● Task requirements:
Write out each line from the data below that includes the word "with".

● The data:

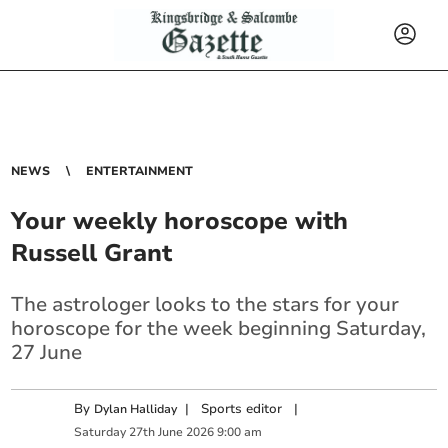
NEWS
ENTERTAINMENT
Your weekly horoscope with
Russell Grant
The astrologer looks to the stars for your
horoscope for the week beginning Saturday,
27 June
By
|
Sports editor
|
Dylan Halliday
Saturday
27
th
June
2026
9:00 am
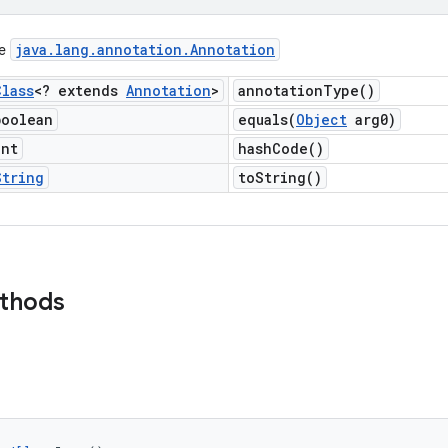
java
.
lang
.
annotation
.
Annotation
ce
Class
<? extends
Annotation
>
annotation
Type(
)
boolean
equals(
Object
arg0)
int
hash
Code(
)
String
to
String(
)
ethods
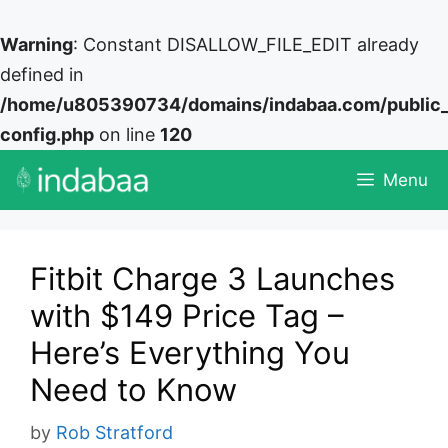
Warning
: Constant DISALLOW_FILE_EDIT already
defined in
/home/u805390734/domains/indabaa.com/public
config.php
on line
120
Skip
Menu
to
content
Fitbit Charge 3 Launches
with $149 Price Tag –
Here’s Everything You
Need to Know
by
Rob Stratford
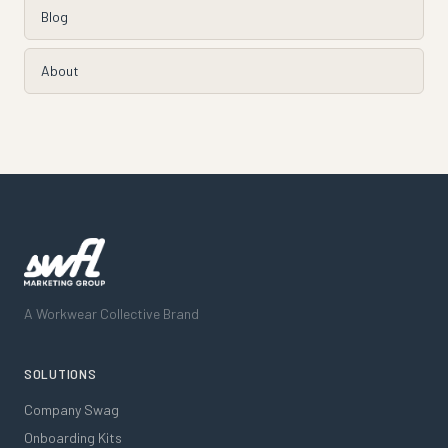
Blog
About
A Workwear Collective Brand
SOLUTIONS
Company Swag
Onboarding Kits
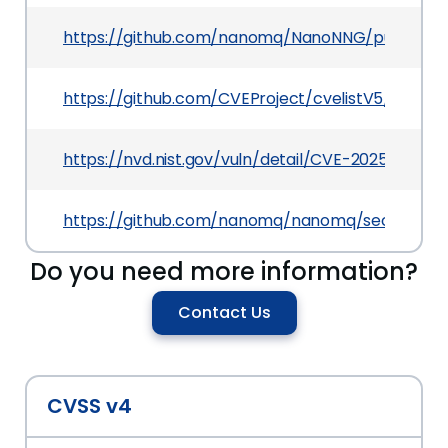
https://github.com/nanomq/NanoNNG/pull/1365
https://github.com/CVEProject/cvelistV5/tree/
https://nvd.nist.gov/vuln/detail/CVE-2025-66023
https://github.com/nanomq/nanomq/security/a
Do you need more information?
Contact Us
CVSS v4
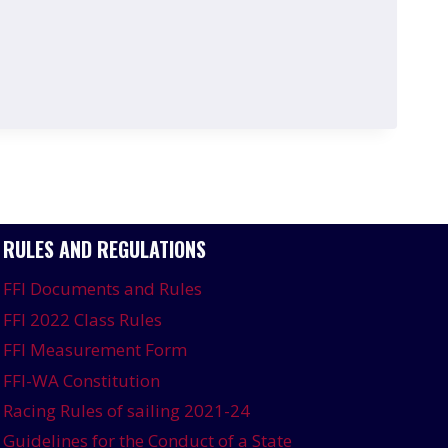
RULES AND REGULATIONS
FFI Documents and Rules
FFI 2022 Class Rules
FFI Measurement Form
FFI-WA Constitution
Racing Rules of sailing 2021-24
Guidelines for the Conduct of a State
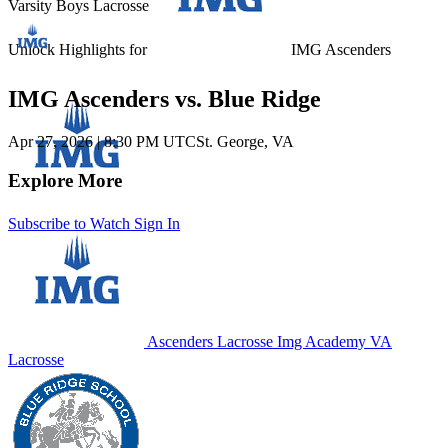
Varsity Boys Lacrosse
Unlock Highlights for
IMG Ascenders
IMG Ascenders vs. Blue Ridge
Apr 27, 2026
|
8:30 PM UTC
St. George, VA
Explore More
Subscribe to Watch
Sign In
Ascenders Lacrosse
Img Academy
VA
Lacrosse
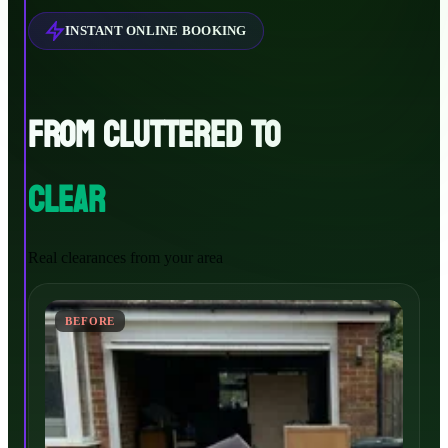
INSTANT ONLINE BOOKING
FROM CLUTTERED TO
CLEAR
Real clearances from your area
BEFORE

● Task output:
Your weekly horoscope with
with $149 Price Tag –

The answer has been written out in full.